Karma eğitim karşıtları: LGBT’cilerle ‘özgürlükte’ buluştu
Karma eğitime karşı kampanya ‘kız okulları açmanın özgürlük meselesi olduğu’ görüşü üzerinden sürdürülüyor. Kimi gazeteler Batı’dan örnekler yayımladı… Eğitimci Gürsoy, ‘karma eğitime karşı’ diye övdükleri Der Spiegel ve Alman profesörlerin, LGBTİ bayrakçısı olduğuna dikkat çekti.
Milli Eğitim Bakanı Yusuf Tekin, ‘kız okulları’ çıkışının ardından tepki üzerine yaptığı açıklamada bunun bir ‘özgürlük’ meselesi olduğunu tekrar ederek, karma eğitim sistemini hedef alan tutumunu sürdürdü. Kimi gazeteler de ‘çocuğunu kız okullarında okutma özgürlüğü’ üzerinden, karma eğitim karşıtı yayın yapıyor.
Akit gazetesi, 17 Temmuz günü yayımladığı Ali Erkan Kavaklı imzalı yazıda, Alman Der Spiegel dergisinin karma eğitim karşıtı yayınlarını ve bazı Alman profesörlerinin yine ‘özgürlük’ eksenli karma eğitim karşıtı görüşlerine göndermede bulundu.

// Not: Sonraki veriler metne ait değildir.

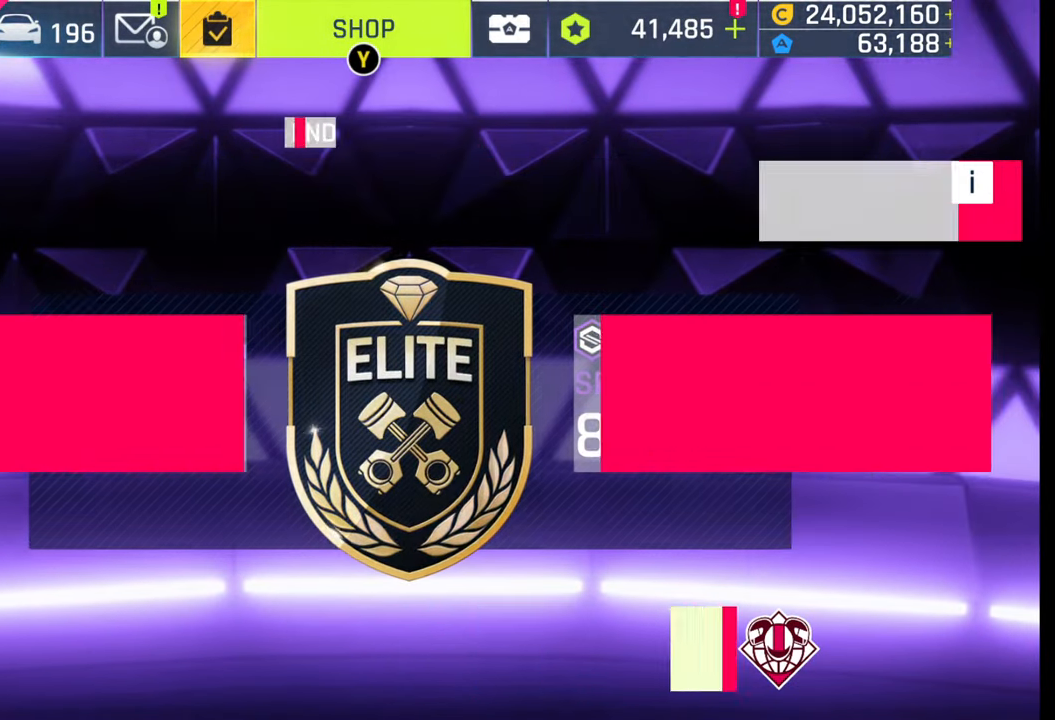
{"buttons": [], "left_stick": "center", "right_stick": "center", "events": []}
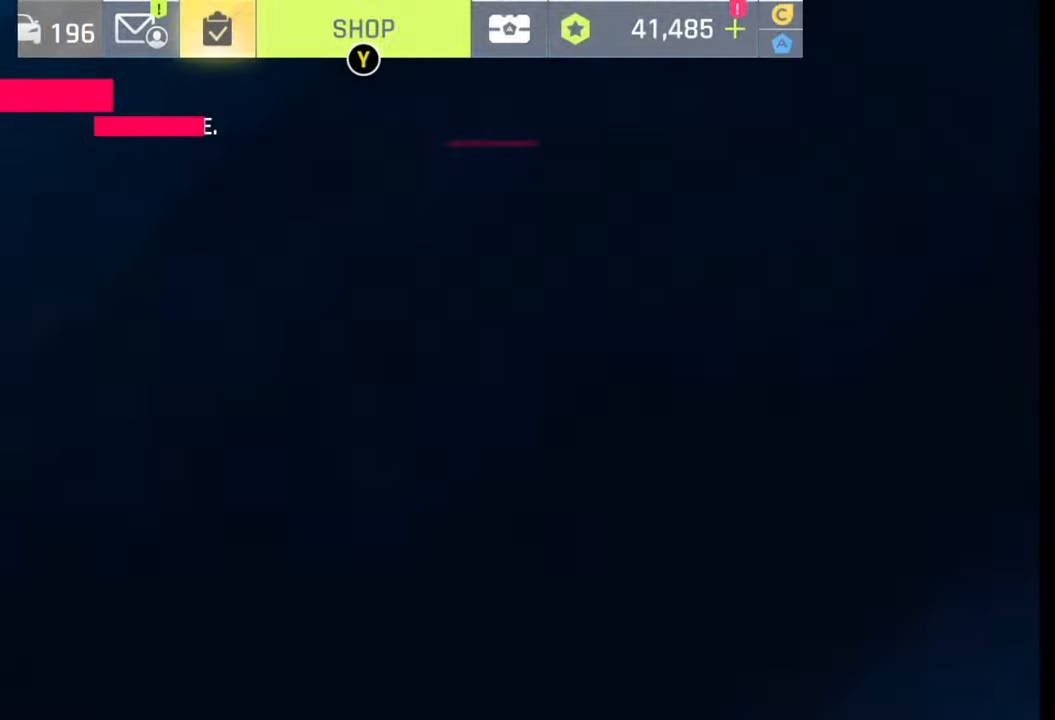
{"buttons": [], "left_stick": "center", "right_stick": "center", "events": []}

ÇOCUK İSTİSMARININ ÖNÜNÜ AÇANLAR
Aydınlık’a konuşan Eğitimci, Cumhuriyet Kadınları Derneği (CKD) Genel Yönetim Kurulu üyesi Işıl Çetin Gürsoy, Akit’in ‘karma eğitime karşı’ diye övdüğü Der Spiegel ve Alman profesörlerin, LGBT bayrakçısı olduğuna dikkat çekti. Gürsoy, şöyle sürdürdü:
“Akit’in allayıp pulladığı Der Spiegel, son yıllarda Cumhurbaşkanımız Recep Tayyip Erdoğan’ın LGBT karşıtı açıklamalarından dolayı Türkiye’yi, Cumhurbaşkanımızı hedef göstermiştir. Akit, Cumhurbaşkanımızı hedef gösteren bir Batı yayınını Türkiye’de örnek bir dergi olarak sunmaktadır. Bu da Akit’in vehamet içinde olduğunu gösterir.

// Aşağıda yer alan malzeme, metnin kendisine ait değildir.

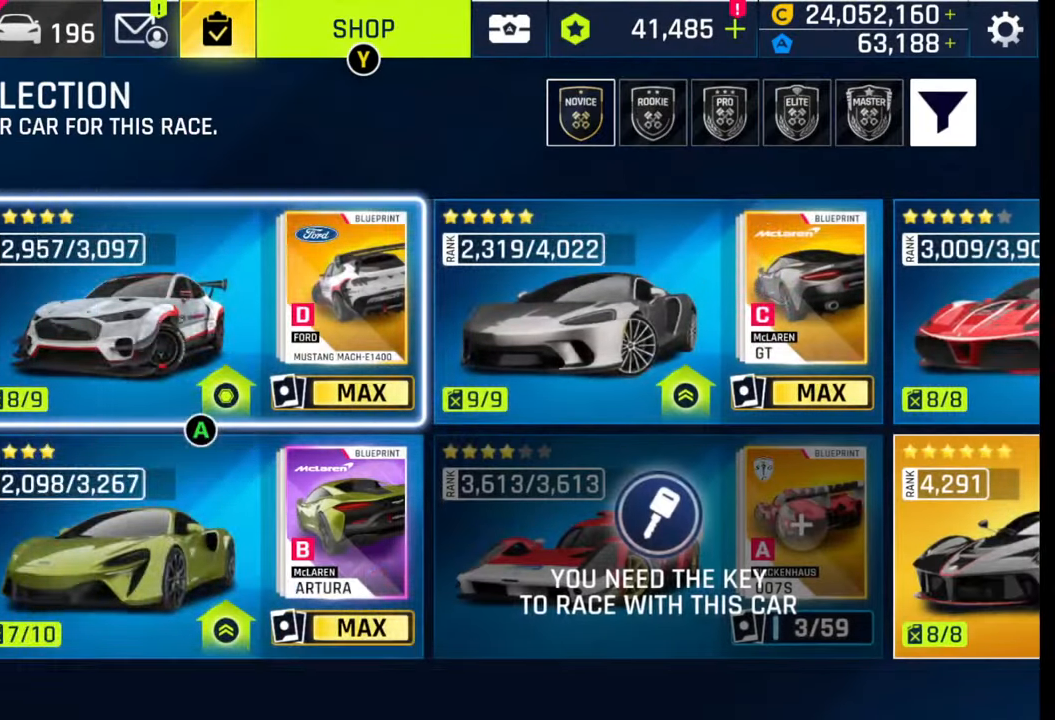
{"buttons": [], "left_stick": "center", "right_stick": "center", "events": []}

“Haberde referans alınan Prof. Dr. Sigrid Metz-Göckel, toplumsal cinsiyet ideolojisinin Avrupa’daki öncülerinden. Yine Prof. Anna Maria Kraunbaum, toplumsal cinsiyet uzmanı. Dolayısıyla Akit gazetesi, cinsiyetsizleştirmenin, çocuklarımızın üç yaşından itibaren cinsiyet tercihlerini kendileri yapabilirler diyerek çocuk istismarının önünü açan sözde uzmanları bizim yurttaşlarımızın, halkımızın önüne referans olarak koymaktadır. Bunu yapan bir yayının, pedagojiye, Türkiye’de milli eğitimin değerlerine ilişkin değerlendirmeleri hiçbir şekilde samimi görülemez ve ciddiye de alınmamalıdır.”
Işıl Çetin Gürsoy’un sorularımıza verdiği yanıtları sunuyoruz:
ORTA ÇAĞIN KÜLTÜRÜ
- Karma eğitim karşıtlığı, LGBTİ ile aynı kulvara mı düşüyor?
Batı çocuklarımızın üç yaşından itibaren cinsiyet tercihlerini kendilerinin yapabileceğini öne sürüyor ve doğal cinsiyeti artık kabul etmiyor. Bunun yerine ikâme ettiği toplumsal cinsiyet, cinsiyetsizleştirmenin ideolojisi. Eşcinsel ilişkileri meşru görüyor. Cinsiyetsizleştirmeyi bizim gibi milli devletlere dayatıyor. Kadın ve erkek cinsiyetini yok sayıyor. Dolayısıyla Batı’nın ve Batı uzmanlarının karma eğitim konusunda bu fikirlere sahip olmaları kendi içerisinde gayet tutarlı. Kadını erkeği yok saydığı için ötekileştiriyor.
Peki bizim burada hedefimiz ne? Bu dayatmayla mücadele mi edeceğiz? Yoksa biz de işimize gelen yerlerinden tutup bu dayatmanın önünü mü açacağız? Türk milletinin böyle bir sorunu yok. Bu sorun Cumhuriyet’le hesaplaşmak isteyen bir grup azınlığın fırsatçılığı.
- Batı ‘medeniyeti’ de artık en gerici kulvarda diyebilir miyiz?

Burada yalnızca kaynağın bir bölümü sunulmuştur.